1. All Series Have Something Which Ties Them Together.
A series of ebooks – this applies to nonfiction too – have SOMETHING which ties them together. For example, in a series I’m ghostwriting for a client, every story in the series takes place in one small town. So, we have recurring characters, seasonal events which take place in the town, and threats to the town from various sources.
As far as plotting goes, I work on one book at a time. I write the book, and as characters and events emerge, I get ideas for additional stories in the series. Easy.
If you browse Amazon, you’ll see that “small town series” is so popular, it’s almost a genre.
Anything can tie your series together:
- A family. If you’re writing romance, your series can be tied together via a family. All the siblings in the family have their own romances, in stories in the series;
- A person. Lee Child’s written many books with Jack Reacher as the main character. You’ll find lots of series based on characters in thriller and mystery fiction;
- An event. The event could be a war, or a period in history, or an intriguing event in history. You’ll find huge numbers of “mail order bride” romances on Amazon. It’s a trope. You can write a complete series about four or five or even more women who are all mail order brides.
2. Plot One Story at a Time.
You may be a budding George R.R. Martin, but if you want to pay your bills with your fiction, you’ll write stuff which you can start selling asap, instead of Game of Thrones.
It’s commonsense. Write a series of short stories. Then sell the compilation as a bundle, while continuing to sell your stories. You’re plotting one story at a time, even though you have ideas (ideas are not plots, as we discussed in ready-made plots), because your stories change as you write them.
3. Write “Cliff-Hanger” Series, if You Like. (Accept That Some Readers DON’T Like Them.)
“Cliff-hanger” series are serials. The stories don’t end, until the series ends. Serials are easy enough to write. Your serial is one story, with a three act structure. Charles Dickens and many other writers wrote serials for magazines. The books were then published in volumes.
There’s a challenge with selling serials. Let’s say you’ve plotted a story, which you’re publishing serially, in five separate ebooks. Each ebook ends on a cliffhanger. Your challenge is making your readers aware that each story is just part of a whole, and convincing them to buy.
If you spend time on Amazon, and read the reviews, you’ll soon see that no matter how you describe a story, some readers just don’t realize that they’re reading part of a story, and they’ll penalize you with one-star reviews.
I’ve no idea why this is. Some writers cheat by not making it plain that an ebook is a serial. Nowhere do they mention that the serial has several parts. On the other hand, other authors describe their serials honestly. Some readers will be annoyed no matter what you do.
A few one-star reviews are neither here nor there. It’s up to you. If you want to write serials, by all means do. I admit that I’m a total wimp; I don’t write serials. Of course, one day I might get a brilliant idea and work out a plot which would make a perfect serial, and write it. Who knows? We write what we write… so it’s up to you.

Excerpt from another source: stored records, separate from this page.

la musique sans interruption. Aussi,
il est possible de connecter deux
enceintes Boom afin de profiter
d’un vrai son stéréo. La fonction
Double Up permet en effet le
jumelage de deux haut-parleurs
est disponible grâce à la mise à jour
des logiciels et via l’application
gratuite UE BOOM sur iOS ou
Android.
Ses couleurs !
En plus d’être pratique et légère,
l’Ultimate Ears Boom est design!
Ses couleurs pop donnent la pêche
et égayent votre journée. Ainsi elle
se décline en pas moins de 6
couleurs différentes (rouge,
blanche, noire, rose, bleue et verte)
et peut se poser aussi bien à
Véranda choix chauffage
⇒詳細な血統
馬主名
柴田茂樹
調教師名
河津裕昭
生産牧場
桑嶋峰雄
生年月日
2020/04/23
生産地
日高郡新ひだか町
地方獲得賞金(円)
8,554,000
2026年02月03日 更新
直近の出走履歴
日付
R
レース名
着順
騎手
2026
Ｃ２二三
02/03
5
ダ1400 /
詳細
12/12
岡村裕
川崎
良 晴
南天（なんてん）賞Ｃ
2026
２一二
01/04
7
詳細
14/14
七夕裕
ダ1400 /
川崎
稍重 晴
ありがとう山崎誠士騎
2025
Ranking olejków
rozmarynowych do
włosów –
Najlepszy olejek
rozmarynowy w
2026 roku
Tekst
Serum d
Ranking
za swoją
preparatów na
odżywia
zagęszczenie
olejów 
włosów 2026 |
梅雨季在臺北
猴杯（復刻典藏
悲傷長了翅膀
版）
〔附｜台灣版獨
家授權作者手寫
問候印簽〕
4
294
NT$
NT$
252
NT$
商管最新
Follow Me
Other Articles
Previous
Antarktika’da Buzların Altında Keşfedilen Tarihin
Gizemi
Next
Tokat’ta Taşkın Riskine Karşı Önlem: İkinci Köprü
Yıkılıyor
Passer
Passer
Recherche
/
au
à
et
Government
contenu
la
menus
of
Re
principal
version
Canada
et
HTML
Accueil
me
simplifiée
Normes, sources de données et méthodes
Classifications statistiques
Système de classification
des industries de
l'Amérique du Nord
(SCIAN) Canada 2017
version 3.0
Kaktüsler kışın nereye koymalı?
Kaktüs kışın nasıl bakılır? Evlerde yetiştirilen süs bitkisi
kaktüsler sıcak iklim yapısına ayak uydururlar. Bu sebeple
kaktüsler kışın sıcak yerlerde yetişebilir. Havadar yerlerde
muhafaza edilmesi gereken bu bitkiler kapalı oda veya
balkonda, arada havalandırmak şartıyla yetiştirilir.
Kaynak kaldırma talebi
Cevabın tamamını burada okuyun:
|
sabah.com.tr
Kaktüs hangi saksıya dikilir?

4. Once You’ve Published the Third in a Series, Make the First Ebook FREE.
Offer the first ebook in your series free as soon as you publish the THIRD ebook. Some of your readers will buy books 2 and 3, and your next ebooks. Your free ebook builds your readership.
I’ve just updated this article, first published in 2014.
The article remains essentially the same, because if anything, the tips are even more relevant now.